The stone arch Town Bridge passes over Richmond Creek, connecting Arthur Kill Road and Richmond Hill Road. The current structure, composed of dressed fieldstone, was erected in 1845 and is the only remaining 19th-century stone arch bridge on Staten Island. It connects two of the oldest roads on Staten Island. In fact, the roadway that became Richmond Hill Road was designated an official county road in 1701.
It is not known when the first bridge was actually built at this location, but the first mention of a bridge appears as early as 1718: "Ordered that the west and north divisions of the county do make a suffct [sufficient] bridge over the brook at Cuckold Town nigh the English Church forthwith." By the mid-18th century it was known as the "towne bridge." The first bridge was probably constructed of wood, and county records indicate that it was ordered to be rebuilt in 1827.

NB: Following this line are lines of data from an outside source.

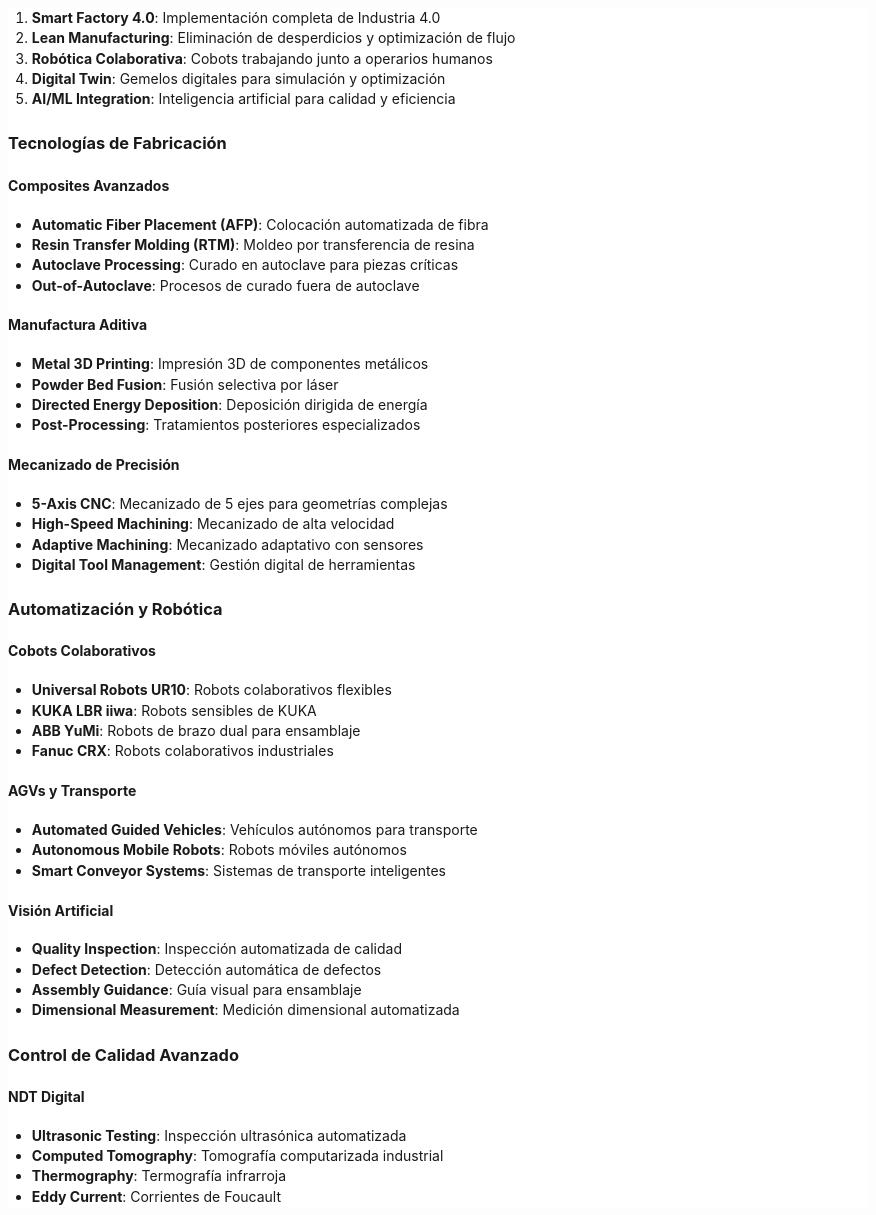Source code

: 1. **Smart Factory 4.0**: Implementación completa de Industria 4.0
2. **Lean Manufacturing**: Eliminación de desperdicios y optimización de flujo
3. **Robótica Colaborativa**: Cobots trabajando junto a operarios humanos
4. **Digital Twin**: Gemelos digitales para simulación y optimización
5. **AI/ML Integration**: Inteligencia artificial para calidad y eficiencia

### Tecnologías de Fabricación

#### **Composites Avanzados**
- **Automatic Fiber Placement (AFP)**: Colocación automatizada de fibra
- **Resin Transfer Molding (RTM)**: Moldeo por transferencia de resina
- **Autoclave Processing**: Curado en autoclave para piezas críticas
- **Out-of-Autoclave**: Procesos de curado fuera de autoclave

#### **Manufactura Aditiva**
- **Metal 3D Printing**: Impresión 3D de componentes metálicos
- **Powder Bed Fusion**: Fusión selectiva por láser
- **Directed Energy Deposition**: Deposición dirigida de energía
- **Post-Processing**: Tratamientos posteriores especializados

#### **Mecanizado de Precisión**
- **5-Axis CNC**: Mecanizado de 5 ejes para geometrías complejas
- **High-Speed Machining**: Mecanizado de alta velocidad
- **Adaptive Machining**: Mecanizado adaptativo con sensores
- **Digital Tool Management**: Gestión digital de herramientas

### Automatización y Robótica

#### **Cobots Colaborativos**
- **Universal Robots UR10**: Robots colaborativos flexibles
- **KUKA LBR iiwa**: Robots sensibles de KUKA
- **ABB YuMi**: Robots de brazo dual para ensamblaje
- **Fanuc CRX**: Robots colaborativos industriales

#### **AGVs y Transporte**
- **Automated Guided Vehicles**: Vehículos autónomos para transporte
- **Autonomous Mobile Robots**: Robots móviles autónomos
- **Smart Conveyor Systems**: Sistemas de transporte inteligentes

#### **Visión Artificial**
- **Quality Inspection**: Inspección automatizada de calidad
- **Defect Detection**: Detección automática de defectos
- **Assembly Guidance**: Guía visual para ensamblaje
- **Dimensional Measurement**: Medición dimensional automatizada

### Control de Calidad Avanzado

#### **NDT Digital**
- **Ultrasonic Testing**: Inspección ultrasónica automatizada
- **Computed Tomography**: Tomografía computarizada industrial
- **Thermography**: Termografía infrarroja
- **Eddy Current**: Corrientes de Foucault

The present stone arch bridge, built in 1845, was paid for by the Reverend David Moore, Rector of St. Andrew's Church, and it appears that he was later reimbursed by the Town of Southfield. The SIHS photograph collection documents that at least 3 other stone arch bridges existed on Staten Island: one in Greenridge, one in Great Kills, and one in Bull's Head. All were replaced during the 20th century.
This bridge remains functional and is a significant transportation link as well as part of the Staten Island Bluebelt.